### 本文抜粋
********************
九州大学大学院理学研究院

次期計画の構成等について

 次期計画においては,予測への道筋を具体的・明確に示すことは困難であることから,基本的な道筋を策定し,5年で目新しさを求めるのではなく10年,20年の長期的計画として立案し,得られた成果で柔軟さを持ち,予測へ着実に歩みを進めるサイエンスプランである必要がある。また,若手の中で見られる「予知アレルギー」的な感情は,若手研究者の獲得を困難にし,将来の発展のために支障となる。これは現状の学問レベルと現予知計画の標榜するところのかい離が大きな原因の一つであると考えられることから,サイエンスプランとして合理的・論理的な組み立てをする必要があろう。

 一方では,理解されていない現象に対して観測データは唯一の「事実」であることから,品質の低下をさせることなく連続観測を維持し,観測技術の開発や改良を継続してより高度なデータを取得・蓄積することが極めて重要である。もちろん,データの流通,アーカイブの整備が必要である。
********************
### 本演習のデータ
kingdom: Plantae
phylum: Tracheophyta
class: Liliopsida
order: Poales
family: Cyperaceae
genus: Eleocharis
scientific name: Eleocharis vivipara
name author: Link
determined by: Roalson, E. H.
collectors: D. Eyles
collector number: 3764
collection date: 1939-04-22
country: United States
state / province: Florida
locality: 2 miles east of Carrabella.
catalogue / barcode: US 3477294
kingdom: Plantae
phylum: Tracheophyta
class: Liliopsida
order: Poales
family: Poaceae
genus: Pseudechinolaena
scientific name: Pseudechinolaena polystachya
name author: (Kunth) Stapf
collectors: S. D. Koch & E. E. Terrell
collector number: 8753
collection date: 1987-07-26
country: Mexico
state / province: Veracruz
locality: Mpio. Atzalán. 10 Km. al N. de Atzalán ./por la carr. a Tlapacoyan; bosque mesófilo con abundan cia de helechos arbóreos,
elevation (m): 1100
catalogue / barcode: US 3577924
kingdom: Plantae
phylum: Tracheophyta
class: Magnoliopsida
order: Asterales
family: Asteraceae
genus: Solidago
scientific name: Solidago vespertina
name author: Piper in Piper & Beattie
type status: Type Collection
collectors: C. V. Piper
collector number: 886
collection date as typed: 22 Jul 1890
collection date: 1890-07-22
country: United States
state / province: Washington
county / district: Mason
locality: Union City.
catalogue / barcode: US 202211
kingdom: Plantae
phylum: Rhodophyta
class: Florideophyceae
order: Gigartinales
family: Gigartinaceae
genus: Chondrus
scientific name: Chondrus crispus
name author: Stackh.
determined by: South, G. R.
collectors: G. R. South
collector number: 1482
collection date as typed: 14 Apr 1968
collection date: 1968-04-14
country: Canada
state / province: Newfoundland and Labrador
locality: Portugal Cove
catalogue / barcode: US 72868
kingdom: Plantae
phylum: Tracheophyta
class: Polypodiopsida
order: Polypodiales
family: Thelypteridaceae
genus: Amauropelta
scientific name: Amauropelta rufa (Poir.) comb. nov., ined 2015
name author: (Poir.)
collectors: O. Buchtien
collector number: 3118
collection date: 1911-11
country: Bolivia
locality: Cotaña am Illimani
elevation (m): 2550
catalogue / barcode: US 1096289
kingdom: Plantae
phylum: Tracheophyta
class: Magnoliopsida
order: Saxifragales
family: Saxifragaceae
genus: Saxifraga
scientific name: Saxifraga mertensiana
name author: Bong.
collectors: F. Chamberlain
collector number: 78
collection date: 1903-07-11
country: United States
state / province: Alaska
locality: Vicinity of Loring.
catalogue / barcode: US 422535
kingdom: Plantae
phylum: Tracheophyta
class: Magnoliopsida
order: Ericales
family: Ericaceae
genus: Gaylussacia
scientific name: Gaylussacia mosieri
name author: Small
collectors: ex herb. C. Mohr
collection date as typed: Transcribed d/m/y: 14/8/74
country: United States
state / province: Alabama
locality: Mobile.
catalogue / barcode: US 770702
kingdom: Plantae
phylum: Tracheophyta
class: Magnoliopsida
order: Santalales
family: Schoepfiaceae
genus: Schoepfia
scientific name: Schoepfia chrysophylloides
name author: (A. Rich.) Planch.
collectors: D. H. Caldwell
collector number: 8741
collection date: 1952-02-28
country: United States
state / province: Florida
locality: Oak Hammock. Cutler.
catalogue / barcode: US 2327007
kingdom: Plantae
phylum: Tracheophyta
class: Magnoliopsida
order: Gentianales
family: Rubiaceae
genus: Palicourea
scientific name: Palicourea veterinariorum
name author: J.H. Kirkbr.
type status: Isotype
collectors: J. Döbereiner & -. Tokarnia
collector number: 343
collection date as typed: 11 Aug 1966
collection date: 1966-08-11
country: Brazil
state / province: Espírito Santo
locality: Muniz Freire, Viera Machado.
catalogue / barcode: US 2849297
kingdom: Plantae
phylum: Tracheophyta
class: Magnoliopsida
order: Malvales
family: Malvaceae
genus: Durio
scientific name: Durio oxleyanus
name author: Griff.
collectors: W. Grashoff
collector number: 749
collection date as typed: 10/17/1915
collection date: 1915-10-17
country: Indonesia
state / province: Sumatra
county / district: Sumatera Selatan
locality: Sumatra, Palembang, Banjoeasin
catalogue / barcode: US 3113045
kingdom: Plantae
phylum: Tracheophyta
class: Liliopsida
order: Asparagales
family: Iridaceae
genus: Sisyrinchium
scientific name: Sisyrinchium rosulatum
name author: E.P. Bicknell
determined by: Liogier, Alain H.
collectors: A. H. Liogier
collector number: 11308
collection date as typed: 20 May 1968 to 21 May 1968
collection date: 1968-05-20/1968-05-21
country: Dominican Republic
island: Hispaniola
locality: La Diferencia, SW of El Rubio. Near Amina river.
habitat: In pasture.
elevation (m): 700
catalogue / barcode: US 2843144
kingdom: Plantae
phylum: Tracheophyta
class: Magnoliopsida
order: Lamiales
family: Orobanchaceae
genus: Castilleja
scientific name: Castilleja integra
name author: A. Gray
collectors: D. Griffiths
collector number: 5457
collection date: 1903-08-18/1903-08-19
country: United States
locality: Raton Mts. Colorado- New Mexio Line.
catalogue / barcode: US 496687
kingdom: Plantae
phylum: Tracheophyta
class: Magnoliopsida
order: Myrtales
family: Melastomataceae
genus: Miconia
********************
### 作業目標
- A) 本文抜粋を、一字一句変えずに全文返してください。
- B) 一覧のうち、「name author: A. Gray」を含む行から一覧の最終行まで（両端の行を含む）を、「locality」を「place」に置き換え、ほかは一切変えずに示してください。
本文抜粋と一覧の間には、内容上の関連はありません。

### 課題別解答
- A)
九州大学大学院理学研究院

次期計画の構成等について

 次期計画においては,予測への道筋を具体的・明確に示すことは困難であることから,基本的な道筋を策定し,5年で目新しさを求めるのではなく10年,20年の長期的計画として立案し,得られた成果で柔軟さを持ち,予測へ着実に歩みを進めるサイエンスプランである必要がある。また,若手の中で見られる「予知アレルギー」的な感情は,若手研究者の獲得を困難にし,将来の発展のために支障となる。これは現状の学問レベルと現予知計画の標榜するところのかい離が大きな原因の一つであると考えられることから,サイエンスプランとして合理的・論理的な組み立てをする必要があろう。

 一方では,理解されていない現象に対して観測データは唯一の「事実」であることから,品質の低下をさせることなく連続観測を維持し,観測技術の開発や改良を継続してより高度なデータを取得・蓄積することが極めて重要である。もちろん,データの流通,アーカイブの整備が必要である。

- B)
name author: A. Gray
collectors: D. Griffiths
collector number: 5457
collection date: 1903-08-18/1903-08-19
country: United States
place: Raton Mts. Colorado- New Mexio Line.
catalogue / barcode: US 496687
kingdom: Plantae
phylum: Tracheophyta
class: Magnoliopsida
order: Myrtales
family: Melastomataceae
genus: Miconia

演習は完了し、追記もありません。